Needless to say, even if natural selection has caused forgiveness and reconciliation to become universal features of human nature, that doesn’t imply that these behaviors are universally practiced in the same way or with the same frequency. There are cultural differences in what people are willing to forgive and how they go about doing it. However, it seems a safe bet that under the right social conditions, most people will be motivated to take the time and trouble to forgive. So what are those social conditions that can help promote forgiveness?
TRUTH #3: TO MAKE THE WORLD A MORE FORGIVING, LESS VENGEFUL PLACE, DON’T TRY TO CHANGE HUMAN NATURE—CHANGE THE WORLD!
Human nature is what it is: the outcome of billions of years of biological evolution, the details of which are managed by a genetic cookbook. In other words, it’s pretty well locked in.
But it’s also exquisitely sensitive to context. Human nature ensures that people are capable of a wide range of behaviors; the behaviors we actually express depend on our changing circumstances.
This is especially true for forgiveness and revenge. They both emerged as adaptive solutions to problems that humans persistently encountered during evolution, and people still encounter many of those problems today. When people live in places where crime and disorder are high, policing is poor, governments are weak, and life is dangerous, they will tend to use revenge as a problem-solving strategy. They’ll do so because revenge’s ability to punish aggressors, its ability to deter would-be aggressors, and its ability to discourage cheaters made it adaptive in our ancestral environment.

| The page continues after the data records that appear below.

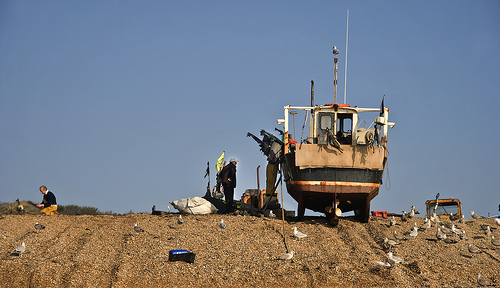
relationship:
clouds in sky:
[26, 15, 473, 165] [0, 0, 499, 217]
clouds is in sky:
[26, 15, 473, 165] [0, 0, 499, 217]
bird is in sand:
[288, 226, 308, 241] [2, 203, 496, 285]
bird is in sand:
[13, 240, 27, 259] [1, 215, 498, 286]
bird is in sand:
[279, 250, 295, 265] [1, 215, 498, 286]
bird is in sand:
[288, 226, 308, 241] [1, 215, 498, 286]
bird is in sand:
[380, 235, 398, 248] [1, 215, 498, 286]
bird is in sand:
[435, 227, 447, 242] [1, 215, 498, 286]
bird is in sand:
[474, 272, 489, 285] [2, 203, 496, 285]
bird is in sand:
[464, 234, 488, 262] [25, 233, 498, 281]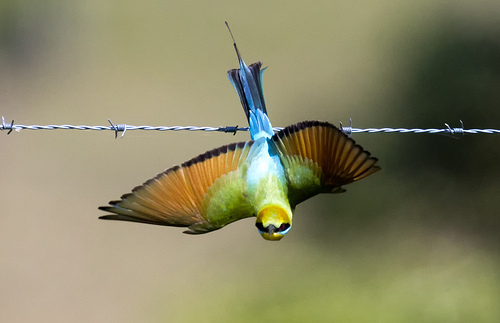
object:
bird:
[85, 26, 385, 254]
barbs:
[3, 117, 25, 135]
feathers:
[265, 186, 270, 198]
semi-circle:
[257, 206, 290, 227]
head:
[251, 213, 296, 241]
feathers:
[255, 108, 270, 134]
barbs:
[97, 118, 132, 138]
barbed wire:
[0, 122, 498, 136]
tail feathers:
[215, 15, 267, 114]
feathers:
[95, 142, 249, 236]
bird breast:
[250, 140, 279, 176]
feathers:
[260, 143, 267, 158]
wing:
[96, 150, 235, 244]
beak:
[266, 226, 277, 236]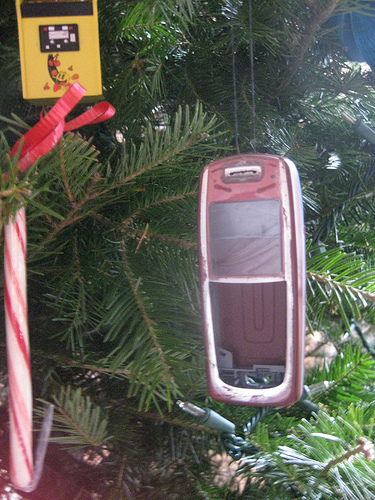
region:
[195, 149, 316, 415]
red cell phone in tree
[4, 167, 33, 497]
candy cane in tree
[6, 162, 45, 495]
red and white candy cane in tree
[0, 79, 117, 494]
candy cane with red ribbon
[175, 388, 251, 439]
white Christmas fairy light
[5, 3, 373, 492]
fresh pine Christmas tree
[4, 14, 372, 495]
green Evergreen tree with decorations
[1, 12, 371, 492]
this is an indoor Christmastime scene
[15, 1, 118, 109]
yellow object hanging in tree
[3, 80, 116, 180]
red ribbon bow in green tree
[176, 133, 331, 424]
a broken red phone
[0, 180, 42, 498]
a red and white peppermint stick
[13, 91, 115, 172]
a red ribbon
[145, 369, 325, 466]
a white Christmas light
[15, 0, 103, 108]
a yellow PAC-man ornament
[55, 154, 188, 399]
branches with green pine needles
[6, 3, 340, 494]
ornament on a Christmas tree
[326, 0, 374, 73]
a blue ornament from a tree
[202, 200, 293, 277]
a clear phone screen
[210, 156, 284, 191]
the phone's ear piece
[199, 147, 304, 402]
cell phone with small screen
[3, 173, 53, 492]
candy cane on a tree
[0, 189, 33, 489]
red and white candy cane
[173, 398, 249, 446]
a mini light on a tree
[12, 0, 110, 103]
electronic device on a tree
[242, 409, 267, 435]
twisted cord for mini lights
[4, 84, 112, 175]
red ribbon on a tree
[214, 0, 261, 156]
two strands holding up a phone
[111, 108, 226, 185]
a twig of a tree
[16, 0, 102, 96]
a yellow and black device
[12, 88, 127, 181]
red ribbon hanging in Christmas tree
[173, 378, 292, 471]
clear light in a Christmas tree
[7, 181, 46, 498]
red and white candy cane hanging in Christmas treet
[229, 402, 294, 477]
green wires to lights hanging in Christmas tree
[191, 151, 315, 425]
burgundy cell phone ornament in a Christmas tree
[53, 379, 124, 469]
green limb of evergreen Christmas tree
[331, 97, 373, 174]
clear light bulb in Christmas tree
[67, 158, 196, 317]
branches of pine tree decorated for Christmas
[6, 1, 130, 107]
Pac-man Christmas ornament in Christmas tree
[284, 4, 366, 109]
limbs of evergreen Christmas tree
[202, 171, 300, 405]
this is a toy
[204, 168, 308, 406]
the toy is maroon in color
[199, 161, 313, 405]
the toy is rectangle in shape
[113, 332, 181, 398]
these are leaflets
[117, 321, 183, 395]
the leaflets are green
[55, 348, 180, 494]
this are tree branches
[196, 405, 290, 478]
the is a rope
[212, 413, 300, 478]
the rope is green in color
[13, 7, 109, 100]
this is a yellow box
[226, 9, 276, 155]
these are ropes tied on a tree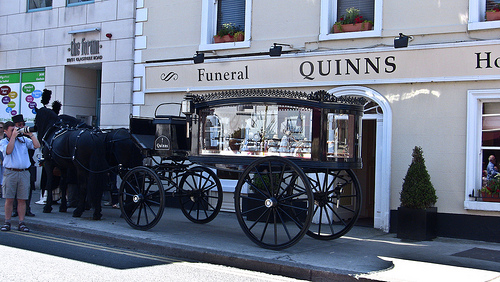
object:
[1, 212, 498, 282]
road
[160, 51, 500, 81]
words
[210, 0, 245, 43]
window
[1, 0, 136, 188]
building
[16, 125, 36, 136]
camera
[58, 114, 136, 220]
horses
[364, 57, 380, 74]
letter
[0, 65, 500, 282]
ground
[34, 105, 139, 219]
black horse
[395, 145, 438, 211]
tree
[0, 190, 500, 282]
side walk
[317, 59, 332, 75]
letter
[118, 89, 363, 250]
carriage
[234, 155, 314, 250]
wheel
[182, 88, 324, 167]
wall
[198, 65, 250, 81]
letter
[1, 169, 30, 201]
shorts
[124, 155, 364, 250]
wheels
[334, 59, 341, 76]
letter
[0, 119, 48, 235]
man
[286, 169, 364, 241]
wheel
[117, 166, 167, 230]
wheel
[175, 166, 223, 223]
wheel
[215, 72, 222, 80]
black letter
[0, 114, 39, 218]
man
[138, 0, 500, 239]
building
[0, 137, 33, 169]
shirt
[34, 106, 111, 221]
horse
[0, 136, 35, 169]
dress shirt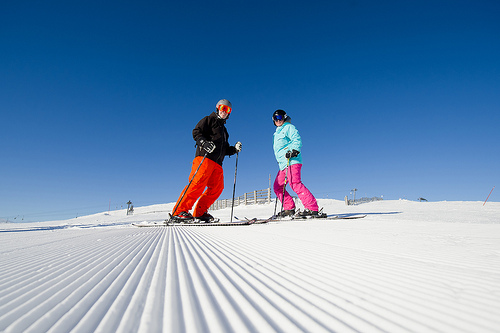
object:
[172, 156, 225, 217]
pants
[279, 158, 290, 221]
ski pole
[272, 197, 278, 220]
ski pole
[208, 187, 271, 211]
fence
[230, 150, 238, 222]
ski pole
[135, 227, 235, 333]
lines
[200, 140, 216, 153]
hand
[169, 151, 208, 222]
ski pole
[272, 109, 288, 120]
helmet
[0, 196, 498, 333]
ground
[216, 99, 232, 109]
helmet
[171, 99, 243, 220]
man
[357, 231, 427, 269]
white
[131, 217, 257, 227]
skis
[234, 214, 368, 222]
skis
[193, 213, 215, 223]
feet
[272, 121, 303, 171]
blue jacket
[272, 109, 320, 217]
female skier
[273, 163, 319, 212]
pants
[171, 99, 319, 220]
two people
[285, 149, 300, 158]
gloves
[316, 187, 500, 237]
groves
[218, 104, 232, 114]
goggles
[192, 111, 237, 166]
black jacket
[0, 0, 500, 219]
sky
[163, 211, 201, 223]
equipment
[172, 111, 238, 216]
clothing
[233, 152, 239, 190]
pole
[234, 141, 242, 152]
hand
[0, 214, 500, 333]
snow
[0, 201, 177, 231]
slope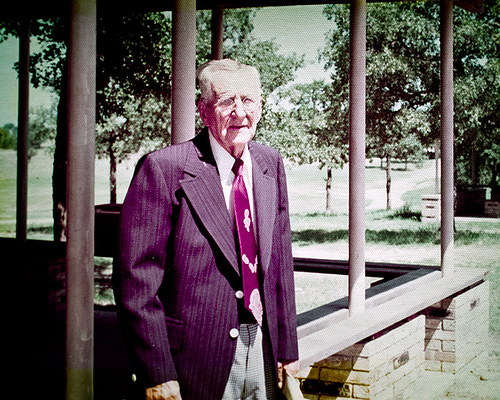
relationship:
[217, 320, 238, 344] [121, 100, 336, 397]
button on jacket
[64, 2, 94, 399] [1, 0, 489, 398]
column on gazebo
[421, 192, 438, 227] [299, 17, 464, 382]
sign in park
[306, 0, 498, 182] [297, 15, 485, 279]
trees lining park trail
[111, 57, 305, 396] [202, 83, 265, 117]
man wearing glasses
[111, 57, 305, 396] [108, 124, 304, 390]
man wearing suit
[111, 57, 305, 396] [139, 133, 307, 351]
man wearing jacket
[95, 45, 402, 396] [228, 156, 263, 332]
man wearing purple tie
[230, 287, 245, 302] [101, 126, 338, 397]
button on a jacket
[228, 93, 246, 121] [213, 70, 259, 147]
nose on a face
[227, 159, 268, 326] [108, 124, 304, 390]
tie under mans suit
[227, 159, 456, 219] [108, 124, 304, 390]
tie under mans suit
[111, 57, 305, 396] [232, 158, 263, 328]
man wearing tie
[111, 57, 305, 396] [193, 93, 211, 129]
man has ear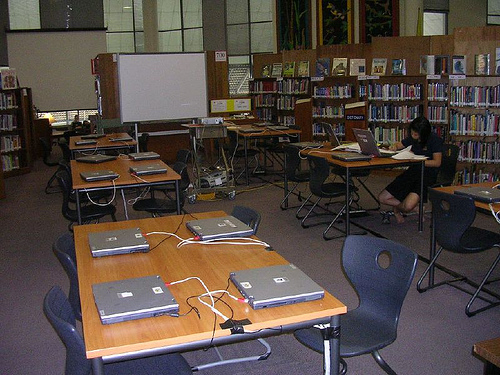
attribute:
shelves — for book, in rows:
[271, 64, 499, 151]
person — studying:
[401, 113, 444, 163]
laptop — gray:
[230, 257, 337, 329]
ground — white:
[391, 148, 437, 173]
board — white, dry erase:
[77, 34, 212, 119]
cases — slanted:
[245, 33, 495, 192]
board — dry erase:
[115, 49, 211, 125]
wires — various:
[190, 141, 243, 203]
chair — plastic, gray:
[298, 234, 416, 374]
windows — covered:
[12, 6, 282, 58]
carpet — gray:
[1, 152, 499, 374]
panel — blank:
[114, 47, 209, 126]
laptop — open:
[354, 125, 403, 157]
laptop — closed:
[187, 211, 254, 241]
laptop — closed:
[89, 224, 150, 258]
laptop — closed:
[91, 269, 180, 324]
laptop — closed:
[231, 266, 325, 309]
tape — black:
[216, 315, 249, 335]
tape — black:
[314, 324, 343, 342]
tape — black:
[264, 242, 274, 252]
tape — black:
[256, 348, 272, 364]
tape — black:
[191, 364, 202, 373]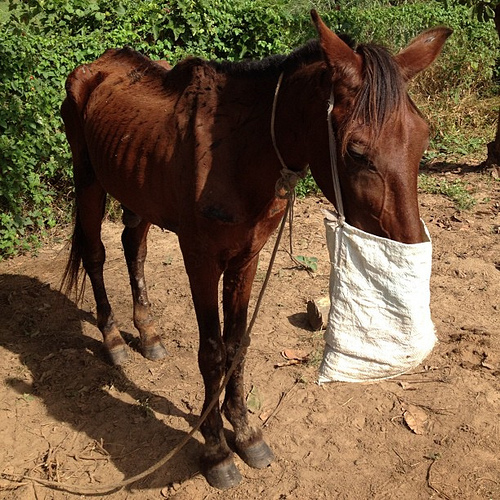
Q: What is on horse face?
A: White feed bag.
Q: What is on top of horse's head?
A: Brown hair.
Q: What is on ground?
A: Dirt.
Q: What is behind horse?
A: Brown tail.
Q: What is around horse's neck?
A: Rope.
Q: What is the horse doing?
A: Eating.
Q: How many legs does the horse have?
A: Four.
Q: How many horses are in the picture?
A: One.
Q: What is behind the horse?
A: Green foliage.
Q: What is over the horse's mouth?
A: A feed bag.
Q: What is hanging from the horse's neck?
A: A rope.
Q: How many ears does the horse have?
A: Two.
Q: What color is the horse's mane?
A: Black and brown.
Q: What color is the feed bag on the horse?
A: White.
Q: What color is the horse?
A: Brown.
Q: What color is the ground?
A: Brown.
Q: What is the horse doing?
A: Eating.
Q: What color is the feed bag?
A: White.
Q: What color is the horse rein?
A: Gray.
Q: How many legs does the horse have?
A: 4.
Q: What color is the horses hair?
A: Black.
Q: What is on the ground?
A: Dirt.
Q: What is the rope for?
A: To tie the horse.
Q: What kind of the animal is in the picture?
A: Horse.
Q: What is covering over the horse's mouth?
A: A bag.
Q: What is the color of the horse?
A: Brown.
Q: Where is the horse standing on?
A: On the dirt.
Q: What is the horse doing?
A: Eating.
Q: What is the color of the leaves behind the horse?
A: Green.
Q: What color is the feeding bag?
A: White.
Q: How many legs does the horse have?
A: Four.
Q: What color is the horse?
A: Brown.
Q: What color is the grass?
A: Green.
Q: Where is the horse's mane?
A: On it's back.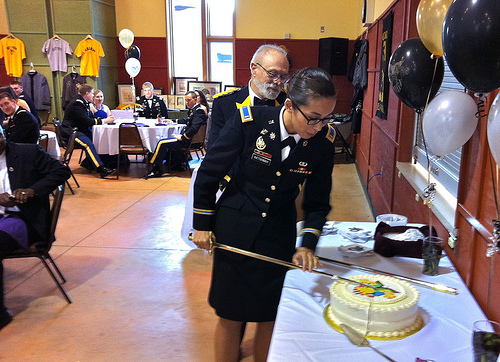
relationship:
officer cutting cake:
[190, 65, 341, 360] [314, 258, 433, 341]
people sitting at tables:
[53, 62, 195, 132] [8, 102, 196, 274]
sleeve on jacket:
[193, 100, 243, 242] [186, 104, 347, 269]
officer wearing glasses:
[190, 65, 341, 360] [288, 96, 336, 136]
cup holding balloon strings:
[418, 236, 447, 275] [420, 154, 436, 240]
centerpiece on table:
[395, 10, 498, 285] [262, 217, 499, 359]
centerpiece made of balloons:
[395, 10, 498, 285] [385, 9, 498, 227]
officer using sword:
[190, 65, 341, 360] [184, 228, 399, 293]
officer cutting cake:
[190, 65, 341, 360] [321, 268, 430, 341]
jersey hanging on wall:
[0, 33, 26, 79] [3, 1, 90, 34]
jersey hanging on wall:
[37, 32, 72, 73] [3, 1, 90, 34]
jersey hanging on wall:
[74, 33, 105, 78] [3, 1, 90, 34]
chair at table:
[117, 123, 150, 175] [87, 113, 187, 167]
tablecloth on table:
[93, 122, 182, 153] [87, 113, 187, 167]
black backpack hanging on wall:
[352, 40, 367, 90] [350, 0, 499, 330]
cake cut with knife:
[338, 250, 465, 329] [186, 229, 386, 294]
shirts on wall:
[8, 34, 108, 82] [5, 0, 165, 138]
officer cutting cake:
[190, 65, 341, 360] [302, 234, 437, 352]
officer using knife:
[190, 65, 341, 360] [285, 251, 394, 322]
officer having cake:
[190, 65, 341, 360] [323, 270, 424, 337]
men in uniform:
[146, 100, 211, 170] [191, 95, 339, 324]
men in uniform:
[146, 100, 211, 170] [55, 92, 105, 174]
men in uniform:
[146, 100, 211, 170] [13, 92, 45, 133]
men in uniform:
[146, 100, 211, 170] [0, 102, 43, 146]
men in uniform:
[146, 100, 211, 170] [0, 139, 72, 311]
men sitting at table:
[146, 100, 211, 170] [89, 114, 189, 182]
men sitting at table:
[146, 100, 211, 170] [262, 217, 499, 359]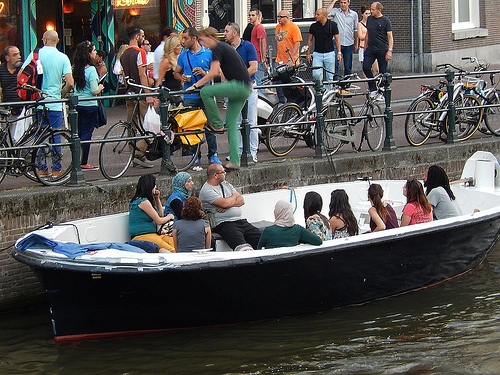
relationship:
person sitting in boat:
[129, 175, 176, 253] [10, 151, 499, 340]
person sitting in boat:
[174, 199, 213, 256] [10, 151, 499, 340]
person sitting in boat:
[329, 190, 358, 240] [10, 151, 499, 340]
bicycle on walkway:
[0, 84, 73, 185] [0, 63, 499, 191]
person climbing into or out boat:
[187, 28, 251, 172] [10, 151, 499, 340]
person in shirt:
[15, 29, 74, 178] [23, 46, 73, 113]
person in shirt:
[73, 40, 107, 171] [74, 65, 101, 106]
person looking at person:
[174, 199, 213, 256] [187, 28, 251, 172]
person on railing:
[187, 28, 251, 172] [0, 68, 499, 189]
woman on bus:
[255, 201, 323, 250] [10, 151, 499, 340]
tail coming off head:
[369, 192, 388, 220] [368, 183, 384, 203]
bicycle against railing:
[0, 84, 73, 185] [0, 68, 499, 189]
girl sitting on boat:
[329, 190, 358, 240] [10, 151, 499, 340]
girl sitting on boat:
[306, 192, 333, 243] [10, 151, 499, 340]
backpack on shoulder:
[16, 50, 43, 108] [25, 47, 50, 67]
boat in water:
[10, 151, 499, 340] [2, 238, 498, 374]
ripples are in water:
[255, 289, 499, 372] [2, 238, 498, 374]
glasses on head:
[278, 15, 290, 20] [278, 8, 290, 25]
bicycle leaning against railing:
[0, 84, 73, 185] [0, 68, 499, 189]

Likewise, we’ll see higher rates of forgiveness under those conditions that made forgiving adaptive in our ancestral environments. This means we’ll see more forgiveness in places where people are highly dependent on complex networks of cooperative relationships, policing is reliable, the system of justice is efficient and trustworthy, and social institutions are up to the task of helping truly contrite offenders make amends with the people they’ve harmed.
Cultural changes can also produce changes in revenge and forgiveness even when we can’t change social and environmental factors directly. This is because culture’s function, as far as forgiveness and revenge are concerned, is to help people learn rules about when it’s appropriate to forgive and when it’s appropriate to seek revenge. Indeed, research with other primates has shown that the propensity to forgive can be shaped heavily by one’s cultural experiences. Separate infant monkeys from their mothers, and they’ll grow up to be less conciliatory than is typical for their species. Raise them among individuals from a more conciliatory species, and they’ll become more conciliatory than is typical.